Is the manner in which we shake the four species random, or is there reason behind how we are supposed to wave them? One of Rabbi Zvi Dov Kanatopsky’s holiday sermons, in the book “Rejoice in Your Festivals,” cites an interesting explanation from the siddur of Rav Kook.
The order of the directions in which we shake the lulav is east, south, west, north, then heavenward, then downward. And the primary time we shake the lulav is in accompaniment to the recitation of the verse, “Hodu laHashem ki tov ki l’Olam chasdo” (Give thanks to G-d for He is good, for His kindness endures forever).
The word hodu (give thanks) is connected to east because hodu means thanks and praise, and the verse says (it’s the third verse in Hallel!), “From the Rising sun [in the east] to its setting, Hashem’s name is praised.”
The word tov (good) is connected to the west on account of a tradition recorded in the Talmud (B Bath 25a) that “the divine presence is in the west.” If we accept that G-d is the ultimate good, then the idea of G-d being both good and the west is all connected.
The word l’olam (forever) references the heavens, as the pasuk says (Tehilim 119), “Forever, Hashem, your word stands firm in the heavens.”
The word chasdo (His kindness) references downwards, because the verse says Tehillim 33, “The lovingkindness of Hashem fills the earth” (earth is downward).
As we don’t shake the lulav when we say G-d’s name, the remaining directions are south and north, both accompanied by the word ki (for).
The same Talmudic passage ascribes a quality to each of these directions: “One who wants to attain knowledge is to turn south.” North is considered to be the source of wealth.
If we turn back to the entire verse, we see that the two “ki” words” are arguably unnecessary. Give thanks to G-d Who is good, His kindness is forever. (Note the absence of the doubly-referenced “for”s).
Rabbi Kanotopsky explained that the word ki is neutral (it establishes nothing, it is merely a conjunction), it only has meaning if you extract the meaning from the words or words that follow it. Knowledge and wealth, the directions of south and north, are similarly neutral and say nothing in and of themselves. They are neither good nor bad. They have to lead to something else.

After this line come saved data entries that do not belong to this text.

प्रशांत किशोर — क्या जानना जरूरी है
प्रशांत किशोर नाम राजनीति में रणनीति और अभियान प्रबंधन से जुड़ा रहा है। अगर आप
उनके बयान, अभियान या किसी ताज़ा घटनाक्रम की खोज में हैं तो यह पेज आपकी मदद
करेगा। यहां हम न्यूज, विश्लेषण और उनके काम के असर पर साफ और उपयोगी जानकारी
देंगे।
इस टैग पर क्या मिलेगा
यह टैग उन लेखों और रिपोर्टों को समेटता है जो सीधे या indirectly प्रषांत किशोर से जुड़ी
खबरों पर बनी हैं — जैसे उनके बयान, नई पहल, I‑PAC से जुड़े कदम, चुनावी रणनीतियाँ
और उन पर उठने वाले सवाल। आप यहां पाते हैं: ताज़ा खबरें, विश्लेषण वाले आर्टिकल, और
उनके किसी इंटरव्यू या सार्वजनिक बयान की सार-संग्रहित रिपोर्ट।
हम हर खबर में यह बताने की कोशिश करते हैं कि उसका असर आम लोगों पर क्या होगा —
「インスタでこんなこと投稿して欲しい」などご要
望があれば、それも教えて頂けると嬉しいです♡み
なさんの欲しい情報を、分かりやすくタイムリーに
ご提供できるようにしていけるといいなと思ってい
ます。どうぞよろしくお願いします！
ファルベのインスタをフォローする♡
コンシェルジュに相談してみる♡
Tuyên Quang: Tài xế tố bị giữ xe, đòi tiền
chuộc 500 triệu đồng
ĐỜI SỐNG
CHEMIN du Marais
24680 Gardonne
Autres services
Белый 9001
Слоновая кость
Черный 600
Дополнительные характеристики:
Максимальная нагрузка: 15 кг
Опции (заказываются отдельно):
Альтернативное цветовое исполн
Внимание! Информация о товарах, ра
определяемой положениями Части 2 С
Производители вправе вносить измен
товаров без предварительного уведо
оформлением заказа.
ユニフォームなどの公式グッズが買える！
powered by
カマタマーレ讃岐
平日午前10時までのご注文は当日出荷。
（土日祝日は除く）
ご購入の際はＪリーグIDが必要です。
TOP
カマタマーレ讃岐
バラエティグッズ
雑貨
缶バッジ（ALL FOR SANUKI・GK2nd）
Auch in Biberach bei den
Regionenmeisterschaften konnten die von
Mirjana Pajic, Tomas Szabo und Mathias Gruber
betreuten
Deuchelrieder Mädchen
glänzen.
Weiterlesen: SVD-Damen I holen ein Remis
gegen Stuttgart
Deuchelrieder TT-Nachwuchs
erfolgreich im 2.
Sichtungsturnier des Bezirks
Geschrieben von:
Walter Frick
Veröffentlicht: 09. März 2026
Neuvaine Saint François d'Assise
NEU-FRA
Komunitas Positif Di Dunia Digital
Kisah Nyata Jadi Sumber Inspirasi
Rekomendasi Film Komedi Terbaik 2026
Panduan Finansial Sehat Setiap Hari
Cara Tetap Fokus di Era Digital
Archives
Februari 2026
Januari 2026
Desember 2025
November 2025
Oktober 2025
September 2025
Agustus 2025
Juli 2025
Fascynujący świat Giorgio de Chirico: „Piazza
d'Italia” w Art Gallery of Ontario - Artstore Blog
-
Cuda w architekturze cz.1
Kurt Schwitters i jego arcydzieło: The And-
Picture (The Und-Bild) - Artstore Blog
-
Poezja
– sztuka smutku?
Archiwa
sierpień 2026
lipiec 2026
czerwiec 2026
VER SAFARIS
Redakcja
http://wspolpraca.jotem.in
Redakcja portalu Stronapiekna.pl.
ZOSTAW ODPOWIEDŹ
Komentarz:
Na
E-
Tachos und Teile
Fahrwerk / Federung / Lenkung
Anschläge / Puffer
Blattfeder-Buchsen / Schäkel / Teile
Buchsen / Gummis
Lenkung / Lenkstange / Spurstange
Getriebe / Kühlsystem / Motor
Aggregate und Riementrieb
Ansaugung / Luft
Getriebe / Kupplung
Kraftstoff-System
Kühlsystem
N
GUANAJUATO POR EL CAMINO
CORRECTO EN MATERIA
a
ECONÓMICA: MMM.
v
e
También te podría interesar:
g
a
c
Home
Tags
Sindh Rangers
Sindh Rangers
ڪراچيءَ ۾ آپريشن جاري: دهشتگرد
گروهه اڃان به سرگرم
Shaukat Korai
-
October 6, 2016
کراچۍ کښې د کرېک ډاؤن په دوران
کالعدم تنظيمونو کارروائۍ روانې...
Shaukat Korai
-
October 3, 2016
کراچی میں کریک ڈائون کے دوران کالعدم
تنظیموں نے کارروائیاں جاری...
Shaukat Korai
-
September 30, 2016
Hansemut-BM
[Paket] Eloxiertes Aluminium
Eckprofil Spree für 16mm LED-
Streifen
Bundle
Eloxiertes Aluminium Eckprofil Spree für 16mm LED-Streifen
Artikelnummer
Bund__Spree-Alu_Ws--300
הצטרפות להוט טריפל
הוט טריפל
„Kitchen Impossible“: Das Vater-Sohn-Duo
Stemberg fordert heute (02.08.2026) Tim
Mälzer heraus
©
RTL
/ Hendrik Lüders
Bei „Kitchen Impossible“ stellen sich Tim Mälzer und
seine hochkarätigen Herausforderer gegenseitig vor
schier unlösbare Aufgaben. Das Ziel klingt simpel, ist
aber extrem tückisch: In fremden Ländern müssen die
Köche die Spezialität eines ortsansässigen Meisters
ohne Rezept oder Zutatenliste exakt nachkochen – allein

Regarding knowledge, consider this quote from an article written in 2014: “What’s most impressive, though, is that NASA launched a rocket into space, guided three astronauts to the moon, landed two of them on its surface, returned them to their original craft and brought them home again with less computational power than you’ve got in your iPhone. A lot less. IBM’s mainframes, at their fastest, couldn’t rival a store-bought USB stick today for computational prowess. The command module in the spacecraft? Your car is infinitely more complex.
“The Apollo guidance computer? It operated at just over 1Mhz. The iPhone’s M7 processor, which runs alongside the A7, is exclusively dedicated to monitoring data from the phone’s accelerometer, gyroscope, compass and other sensors and is clocked at 150MHz. The Apollo computer took a spacecraft to the moon and back and it’s 150 times less powerful than a processor that knows whether you’re walking or driving.”
Knowledge can do that. And knowledge can also be extremely destructive. Knowledge, therefore, must be surrounded by two principles. First, “Hodu LaHashem” (belief in G-d). G-d must be praised and His law observed. Then we say tov, pointing westward, to remind us that in the context of recognizing the glory of G-d, man can put his knowledge and wisdom to good use.
Next we turn Northward, saying ki for the second time. Northward which reminds us of wealth, but wealth itself is neutral — tt can be used for acts of kindness and charity, but also to corrupt and destroy the lives of others.
Part of the point of Sukkos, in leaving the home, is to indicate that my wealth is not mine. And so when we turn Northward, in the direction of wealth, while reciting the neutral word ki, we must immediately follow it with the l’olam chasdo (His kindness is forever).
Any achievement of wealth is a gift from the Almighty, and as such we are the recipients of His chesed, and we will hopefully use our wealth for good, to shine forth upon others using the gifts and talents granted to us by G-d.
When we carry our lulav and esrog, and especially when we shake them, we should be blessed to remind ourselves that our G-d Who surrounds us, Who gifts us with the blessings of brainpower and the ability to be successful, also tasks us to use our blessings for goodness.
Every time we hear or say the words “Hodu laHashem ki tov ki l’Olam chasdo” we should remember that as we pray for wealth and knowledge we are also praying to be blessed to use both of them properly, both as modeling and imitating G-d’s ways, and also in helping others.